Airline industry officials have been implementing measures to support future pilots, but a lack of training access blocks the career for many – particularly those without wealth. RAA offers several solutions to make pilot careers more equitable, like improved student loans for flight education and urges the FAA to make data-driven decisions on additional, advanced training pathways allowed under current law.
“The bottom line is that more structured training leads to better pilots, and RAA and its member airlines only want solutions that lead to safer pilots,” she noted.

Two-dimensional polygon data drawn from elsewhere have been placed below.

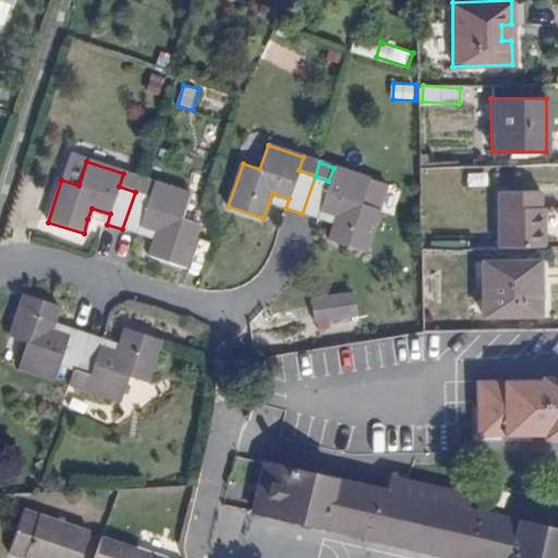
[(315,177),(302,214),(317,219),(322,210),(338,217),(334,225),(329,241),(364,253),(387,187),(334,168),(328,181),(315,177)]
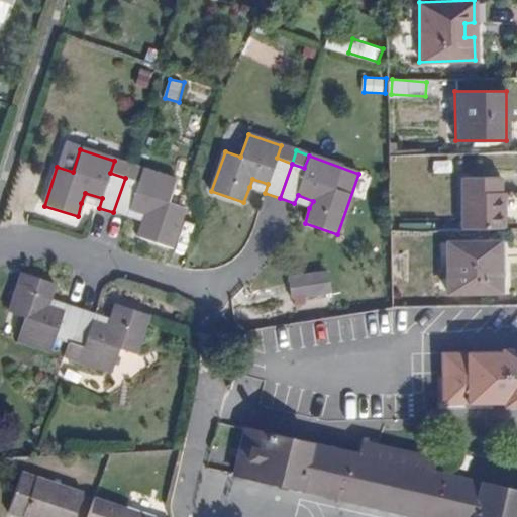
[(128,166),(114,161),(110,173),(125,178),(128,166)]
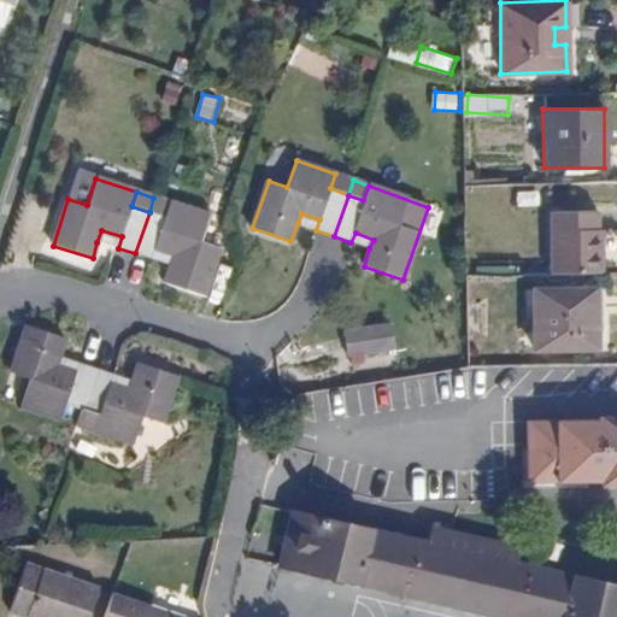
[(164,217),(150,212),(135,253),(153,260),(156,250),(172,254),(169,265),(163,282),(203,293),(218,247),(201,241),(210,215),(170,203),(164,217)]
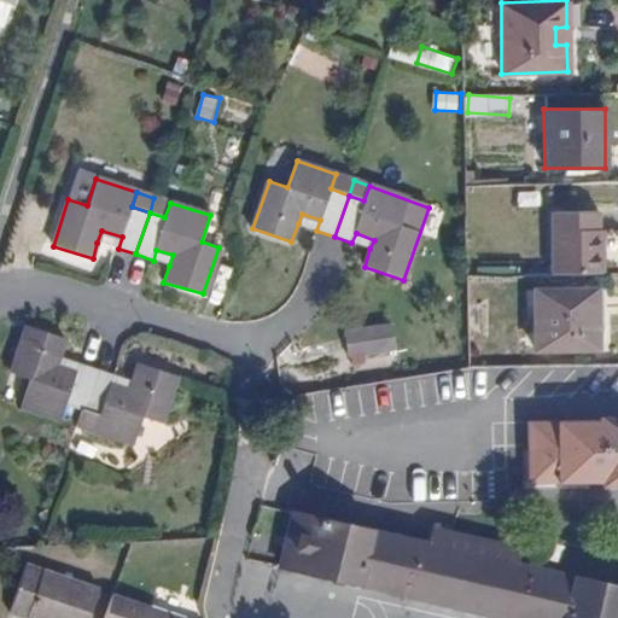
[(551,274),(602,274),(601,248),(598,246),(596,211),(549,213),(551,274)]
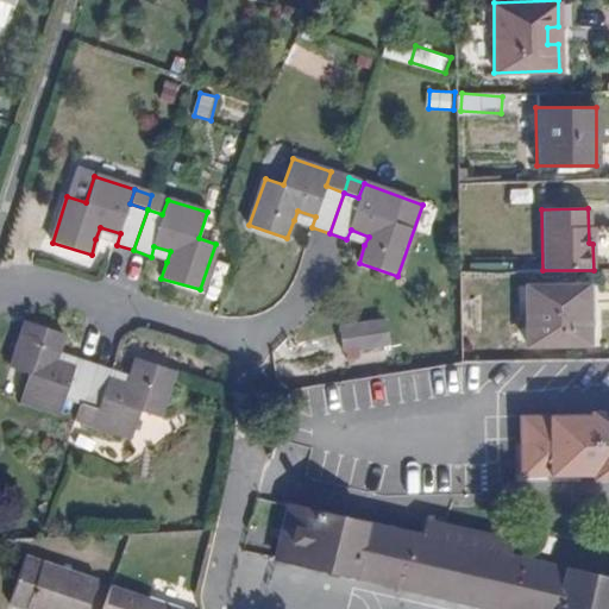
[(297,211),(294,220),(312,227),(315,217),(297,211)]
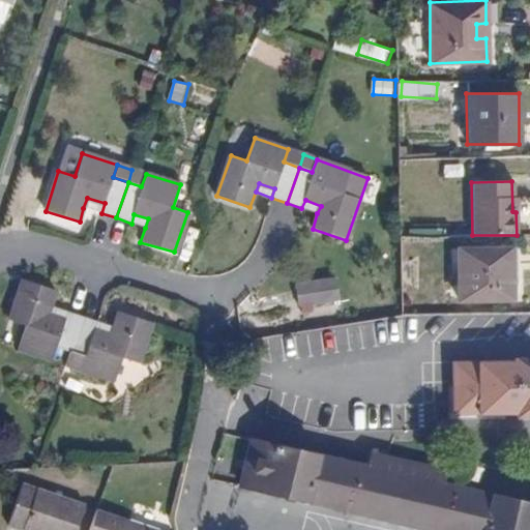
[(87,198),(83,208),(101,213),(105,203),(87,198)]
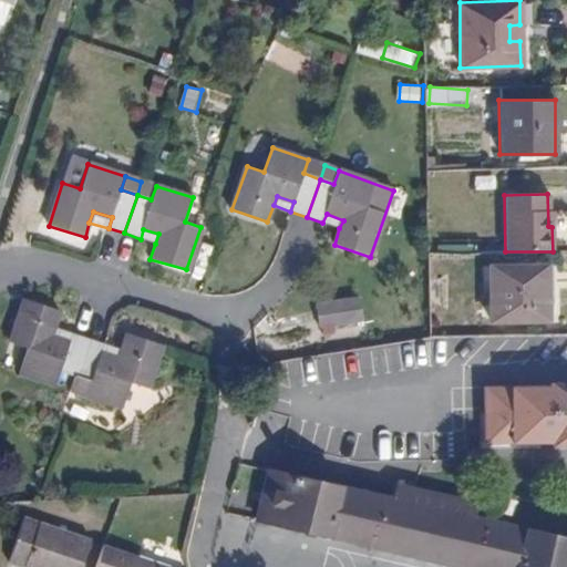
[(322,223),(339,228),(343,220),(327,214),(322,223)]
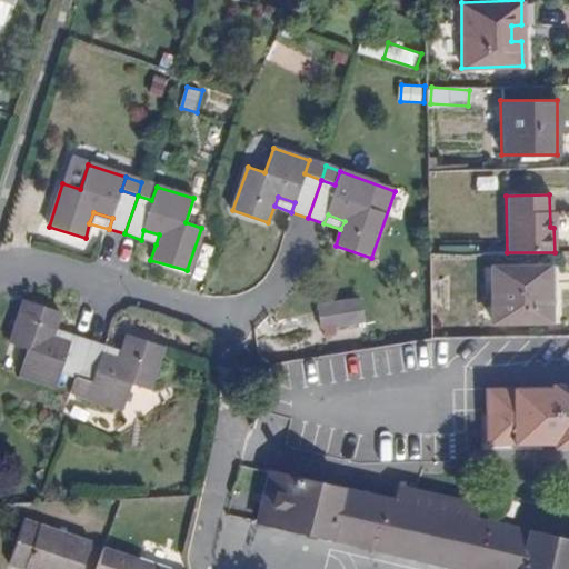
[(141,240),(156,245),(159,235),(143,230),(141,240)]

Black additionally urged policymakers to take a multimodal approach to transportation safety. “Without reliable air service, displaced airline passengers become highway drivers, where the traffic fatality rate is soaring.”
The National Highway Traffic Safety Agency projects that an estimated 42,915 people died in motor vehicle traffic crashes in 2021, a 16-year high.
The Regional Airline Association (RAA) provides a unified voice of advocacy for North American regional airlines aimed at promoting a safe, reliable and strong regional airline industry. RAA serves as an important support network connecting regional airlines and industry business partners. In the United States, regional airlines operate 43% of scheduled passenger flights and provide the only source of scheduled air service to 66% of the nation’s airports. Regional airlines provide 75% or more of the air service in Alabama (81%), Alaska (87%), Arkansas (85%), Iowa (81%), Kansas (80%), Kentucky (76%), Maine (87%), Mississippi (94%), Montana (79%), North Dakota (87%), South Dakota (86%), Vermont (92%), West Virginia (92%). Regional airlines provide half or more of the air service in Idaho (74%), Illinois (54%), Indiana (59%), Michigan (60%), Minnesota (51%), Nebraska (65%), New Hampshire (73%), New Mexico (59%), North Carolina (56%), Ohio (56%), Oklahoma (55%), Oregon (62%), Pennsylvania (58%), Puerto Rico (71%), South Carolina (61%), Virginia (57%), Wisconsin (67%), and Wyoming (68%).